BEGIN Data for analysis

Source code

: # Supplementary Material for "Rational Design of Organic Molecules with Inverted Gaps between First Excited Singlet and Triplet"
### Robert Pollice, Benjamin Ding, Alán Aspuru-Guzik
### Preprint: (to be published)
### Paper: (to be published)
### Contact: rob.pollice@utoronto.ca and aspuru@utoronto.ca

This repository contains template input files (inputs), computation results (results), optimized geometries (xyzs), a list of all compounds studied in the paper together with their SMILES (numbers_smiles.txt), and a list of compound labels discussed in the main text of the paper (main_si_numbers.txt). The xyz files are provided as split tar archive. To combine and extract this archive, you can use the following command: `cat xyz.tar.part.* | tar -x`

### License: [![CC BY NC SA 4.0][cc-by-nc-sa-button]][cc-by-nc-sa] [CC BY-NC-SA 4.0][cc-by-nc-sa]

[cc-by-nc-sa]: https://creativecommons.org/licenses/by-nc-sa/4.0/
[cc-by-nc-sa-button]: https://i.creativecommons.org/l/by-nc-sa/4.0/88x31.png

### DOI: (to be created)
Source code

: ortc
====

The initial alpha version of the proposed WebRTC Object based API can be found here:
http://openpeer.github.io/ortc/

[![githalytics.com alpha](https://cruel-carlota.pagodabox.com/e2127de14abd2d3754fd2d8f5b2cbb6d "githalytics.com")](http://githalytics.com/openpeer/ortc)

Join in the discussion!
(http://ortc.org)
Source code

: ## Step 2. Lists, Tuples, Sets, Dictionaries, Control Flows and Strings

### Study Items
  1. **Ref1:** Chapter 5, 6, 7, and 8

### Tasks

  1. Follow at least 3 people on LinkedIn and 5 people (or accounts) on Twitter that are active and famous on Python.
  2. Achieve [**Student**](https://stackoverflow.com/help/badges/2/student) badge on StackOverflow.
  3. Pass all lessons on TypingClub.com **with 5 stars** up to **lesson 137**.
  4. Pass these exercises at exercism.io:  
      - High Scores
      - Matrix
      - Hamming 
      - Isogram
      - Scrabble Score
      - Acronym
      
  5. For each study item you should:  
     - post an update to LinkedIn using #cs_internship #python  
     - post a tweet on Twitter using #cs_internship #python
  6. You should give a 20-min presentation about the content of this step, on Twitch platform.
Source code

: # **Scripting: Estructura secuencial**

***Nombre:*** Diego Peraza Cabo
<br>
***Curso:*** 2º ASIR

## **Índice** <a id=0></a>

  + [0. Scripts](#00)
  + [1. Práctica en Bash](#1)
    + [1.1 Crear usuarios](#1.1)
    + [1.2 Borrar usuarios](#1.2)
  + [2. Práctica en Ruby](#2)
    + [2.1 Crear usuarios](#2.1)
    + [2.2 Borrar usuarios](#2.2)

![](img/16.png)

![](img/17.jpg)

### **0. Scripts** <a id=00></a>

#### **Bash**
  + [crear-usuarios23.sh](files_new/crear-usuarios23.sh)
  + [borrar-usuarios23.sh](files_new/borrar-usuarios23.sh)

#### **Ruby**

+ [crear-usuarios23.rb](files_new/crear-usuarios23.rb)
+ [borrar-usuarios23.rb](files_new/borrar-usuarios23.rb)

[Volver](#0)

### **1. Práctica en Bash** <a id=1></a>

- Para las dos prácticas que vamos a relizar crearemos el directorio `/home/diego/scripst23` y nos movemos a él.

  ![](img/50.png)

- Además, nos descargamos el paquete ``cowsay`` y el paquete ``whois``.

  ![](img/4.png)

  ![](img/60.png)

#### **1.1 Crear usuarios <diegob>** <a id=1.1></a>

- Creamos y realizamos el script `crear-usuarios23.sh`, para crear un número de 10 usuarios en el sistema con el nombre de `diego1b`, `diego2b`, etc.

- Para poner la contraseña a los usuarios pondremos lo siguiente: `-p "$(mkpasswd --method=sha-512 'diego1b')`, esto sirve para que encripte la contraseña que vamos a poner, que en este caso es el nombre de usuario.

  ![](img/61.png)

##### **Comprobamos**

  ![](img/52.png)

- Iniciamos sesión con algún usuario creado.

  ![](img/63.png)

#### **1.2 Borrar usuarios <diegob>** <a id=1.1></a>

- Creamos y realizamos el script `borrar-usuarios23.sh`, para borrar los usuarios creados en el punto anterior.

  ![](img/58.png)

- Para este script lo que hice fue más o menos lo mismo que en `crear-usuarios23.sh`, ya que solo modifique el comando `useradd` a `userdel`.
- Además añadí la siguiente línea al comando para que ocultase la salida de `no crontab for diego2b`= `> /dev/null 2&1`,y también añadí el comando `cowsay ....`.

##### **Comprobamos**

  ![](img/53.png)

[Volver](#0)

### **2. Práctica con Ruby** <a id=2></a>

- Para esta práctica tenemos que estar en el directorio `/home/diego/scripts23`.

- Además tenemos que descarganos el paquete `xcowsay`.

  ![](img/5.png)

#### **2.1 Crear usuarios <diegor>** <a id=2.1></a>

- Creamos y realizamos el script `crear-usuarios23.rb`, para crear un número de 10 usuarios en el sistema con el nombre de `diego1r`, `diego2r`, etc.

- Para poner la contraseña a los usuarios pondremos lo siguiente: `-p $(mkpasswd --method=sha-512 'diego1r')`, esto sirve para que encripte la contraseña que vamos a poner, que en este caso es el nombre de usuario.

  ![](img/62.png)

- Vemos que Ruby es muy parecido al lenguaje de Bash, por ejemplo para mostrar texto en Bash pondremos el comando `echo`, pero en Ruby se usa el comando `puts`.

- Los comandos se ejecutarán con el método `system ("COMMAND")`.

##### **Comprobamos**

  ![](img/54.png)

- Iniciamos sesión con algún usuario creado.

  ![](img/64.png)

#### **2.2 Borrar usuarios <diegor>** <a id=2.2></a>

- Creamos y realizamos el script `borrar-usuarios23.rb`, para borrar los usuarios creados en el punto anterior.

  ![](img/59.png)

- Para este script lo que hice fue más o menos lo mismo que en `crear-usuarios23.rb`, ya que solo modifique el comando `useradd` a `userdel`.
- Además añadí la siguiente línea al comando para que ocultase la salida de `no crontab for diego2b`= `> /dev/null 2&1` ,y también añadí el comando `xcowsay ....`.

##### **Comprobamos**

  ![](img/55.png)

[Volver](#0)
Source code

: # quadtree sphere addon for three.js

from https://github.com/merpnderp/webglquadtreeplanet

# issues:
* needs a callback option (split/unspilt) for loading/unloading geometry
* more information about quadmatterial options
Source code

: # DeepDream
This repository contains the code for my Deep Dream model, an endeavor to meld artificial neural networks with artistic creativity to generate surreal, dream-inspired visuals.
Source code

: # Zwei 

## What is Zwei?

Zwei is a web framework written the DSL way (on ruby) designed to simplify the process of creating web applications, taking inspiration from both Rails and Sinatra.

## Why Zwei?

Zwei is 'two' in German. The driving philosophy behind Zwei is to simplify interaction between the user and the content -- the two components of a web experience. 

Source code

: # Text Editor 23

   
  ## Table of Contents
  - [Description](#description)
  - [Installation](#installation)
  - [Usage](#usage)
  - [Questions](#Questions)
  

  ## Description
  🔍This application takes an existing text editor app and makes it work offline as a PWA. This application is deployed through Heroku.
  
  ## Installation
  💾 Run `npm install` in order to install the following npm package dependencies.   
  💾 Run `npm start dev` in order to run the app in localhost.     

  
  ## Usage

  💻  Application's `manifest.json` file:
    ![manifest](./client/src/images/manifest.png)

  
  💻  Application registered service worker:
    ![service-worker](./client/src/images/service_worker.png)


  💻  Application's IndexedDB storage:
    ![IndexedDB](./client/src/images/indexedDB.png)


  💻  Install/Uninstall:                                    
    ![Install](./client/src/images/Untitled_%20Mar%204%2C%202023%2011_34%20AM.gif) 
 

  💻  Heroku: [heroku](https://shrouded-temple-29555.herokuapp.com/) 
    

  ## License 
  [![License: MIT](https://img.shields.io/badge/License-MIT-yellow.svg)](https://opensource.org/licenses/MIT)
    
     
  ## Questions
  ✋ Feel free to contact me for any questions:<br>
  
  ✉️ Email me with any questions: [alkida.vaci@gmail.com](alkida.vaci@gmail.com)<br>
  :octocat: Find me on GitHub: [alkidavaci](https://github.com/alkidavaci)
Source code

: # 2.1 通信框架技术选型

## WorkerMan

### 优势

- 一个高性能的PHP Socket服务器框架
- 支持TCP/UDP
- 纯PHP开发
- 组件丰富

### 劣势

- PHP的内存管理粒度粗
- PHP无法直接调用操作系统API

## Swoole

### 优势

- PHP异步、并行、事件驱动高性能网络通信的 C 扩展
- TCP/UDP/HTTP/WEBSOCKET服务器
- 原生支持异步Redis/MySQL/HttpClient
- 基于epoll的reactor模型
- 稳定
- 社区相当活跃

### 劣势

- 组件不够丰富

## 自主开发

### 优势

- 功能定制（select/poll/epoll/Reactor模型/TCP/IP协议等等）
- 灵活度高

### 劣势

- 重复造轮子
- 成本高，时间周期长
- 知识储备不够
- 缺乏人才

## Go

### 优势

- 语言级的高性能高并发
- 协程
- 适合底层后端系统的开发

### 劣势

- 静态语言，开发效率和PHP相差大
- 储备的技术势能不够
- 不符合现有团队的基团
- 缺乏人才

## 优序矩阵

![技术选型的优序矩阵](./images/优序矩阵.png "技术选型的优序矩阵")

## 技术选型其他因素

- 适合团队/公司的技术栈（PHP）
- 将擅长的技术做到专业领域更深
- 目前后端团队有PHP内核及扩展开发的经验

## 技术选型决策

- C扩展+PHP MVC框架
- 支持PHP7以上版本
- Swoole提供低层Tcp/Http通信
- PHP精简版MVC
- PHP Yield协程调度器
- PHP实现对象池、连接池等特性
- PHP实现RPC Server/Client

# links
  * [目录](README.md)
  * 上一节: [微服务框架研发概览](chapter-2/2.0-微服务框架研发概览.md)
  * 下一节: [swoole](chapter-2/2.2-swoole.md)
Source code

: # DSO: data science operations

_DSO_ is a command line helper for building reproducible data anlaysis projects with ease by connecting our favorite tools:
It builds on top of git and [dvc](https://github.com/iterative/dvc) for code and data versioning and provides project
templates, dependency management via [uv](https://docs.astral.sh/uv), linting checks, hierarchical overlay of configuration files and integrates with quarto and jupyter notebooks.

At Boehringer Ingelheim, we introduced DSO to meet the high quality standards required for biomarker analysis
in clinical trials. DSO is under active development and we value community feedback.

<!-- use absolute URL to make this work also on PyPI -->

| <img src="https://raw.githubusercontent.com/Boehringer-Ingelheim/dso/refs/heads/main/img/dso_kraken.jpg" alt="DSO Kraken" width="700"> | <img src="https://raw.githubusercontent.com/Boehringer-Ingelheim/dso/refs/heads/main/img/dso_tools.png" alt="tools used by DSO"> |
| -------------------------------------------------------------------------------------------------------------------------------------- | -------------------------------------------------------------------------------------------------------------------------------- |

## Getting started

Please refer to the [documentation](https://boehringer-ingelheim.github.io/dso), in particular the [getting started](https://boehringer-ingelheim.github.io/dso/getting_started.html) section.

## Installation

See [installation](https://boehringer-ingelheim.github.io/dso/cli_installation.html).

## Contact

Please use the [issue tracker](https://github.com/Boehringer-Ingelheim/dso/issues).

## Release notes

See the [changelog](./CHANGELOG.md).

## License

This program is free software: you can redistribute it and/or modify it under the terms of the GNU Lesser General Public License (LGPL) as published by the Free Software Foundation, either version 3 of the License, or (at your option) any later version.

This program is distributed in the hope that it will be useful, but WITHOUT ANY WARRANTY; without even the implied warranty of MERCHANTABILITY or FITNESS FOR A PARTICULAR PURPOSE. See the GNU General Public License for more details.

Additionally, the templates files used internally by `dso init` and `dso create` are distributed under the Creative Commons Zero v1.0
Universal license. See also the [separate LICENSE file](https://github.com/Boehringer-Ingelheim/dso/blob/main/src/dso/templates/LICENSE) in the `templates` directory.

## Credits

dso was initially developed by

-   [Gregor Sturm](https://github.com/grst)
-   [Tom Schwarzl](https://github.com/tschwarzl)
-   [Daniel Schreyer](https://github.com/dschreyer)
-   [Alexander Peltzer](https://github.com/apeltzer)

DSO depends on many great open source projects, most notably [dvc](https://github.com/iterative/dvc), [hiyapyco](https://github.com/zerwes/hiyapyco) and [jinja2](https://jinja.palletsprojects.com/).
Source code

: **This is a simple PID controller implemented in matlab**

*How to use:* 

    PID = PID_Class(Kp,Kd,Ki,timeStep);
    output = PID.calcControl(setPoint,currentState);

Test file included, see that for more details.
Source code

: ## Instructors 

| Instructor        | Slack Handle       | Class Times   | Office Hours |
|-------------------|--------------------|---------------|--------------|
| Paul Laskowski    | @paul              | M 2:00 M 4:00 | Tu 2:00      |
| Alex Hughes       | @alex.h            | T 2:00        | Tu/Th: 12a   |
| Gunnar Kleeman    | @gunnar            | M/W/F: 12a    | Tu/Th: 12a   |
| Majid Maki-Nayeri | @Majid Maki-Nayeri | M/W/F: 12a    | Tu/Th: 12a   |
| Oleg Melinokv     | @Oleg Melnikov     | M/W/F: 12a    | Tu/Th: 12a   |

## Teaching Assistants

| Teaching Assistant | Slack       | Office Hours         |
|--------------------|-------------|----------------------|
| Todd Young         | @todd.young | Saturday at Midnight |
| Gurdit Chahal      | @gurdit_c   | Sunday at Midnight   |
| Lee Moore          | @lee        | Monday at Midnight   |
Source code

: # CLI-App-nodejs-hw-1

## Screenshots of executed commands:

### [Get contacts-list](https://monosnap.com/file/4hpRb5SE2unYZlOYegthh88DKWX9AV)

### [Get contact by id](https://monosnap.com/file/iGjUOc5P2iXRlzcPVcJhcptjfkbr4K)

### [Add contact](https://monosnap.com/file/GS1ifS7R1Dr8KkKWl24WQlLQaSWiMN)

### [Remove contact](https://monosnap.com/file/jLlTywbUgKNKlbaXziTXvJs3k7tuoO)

END Data for analysis

What to do: Locate every line in the items above that contains the word "modifique", treating uppercase and lowercase as distinct, and copy each such line in full.

Answer box:
- Para este script lo que hice fue más o menos lo mismo que en `crear-usuarios23.sh`, ya que solo modifique el comando `useradd` a `userdel`.
- Para este script lo que hice fue más o menos lo mismo que en `crear-usuarios23.rb`, ya que solo modifique el comando `useradd` a `userdel`.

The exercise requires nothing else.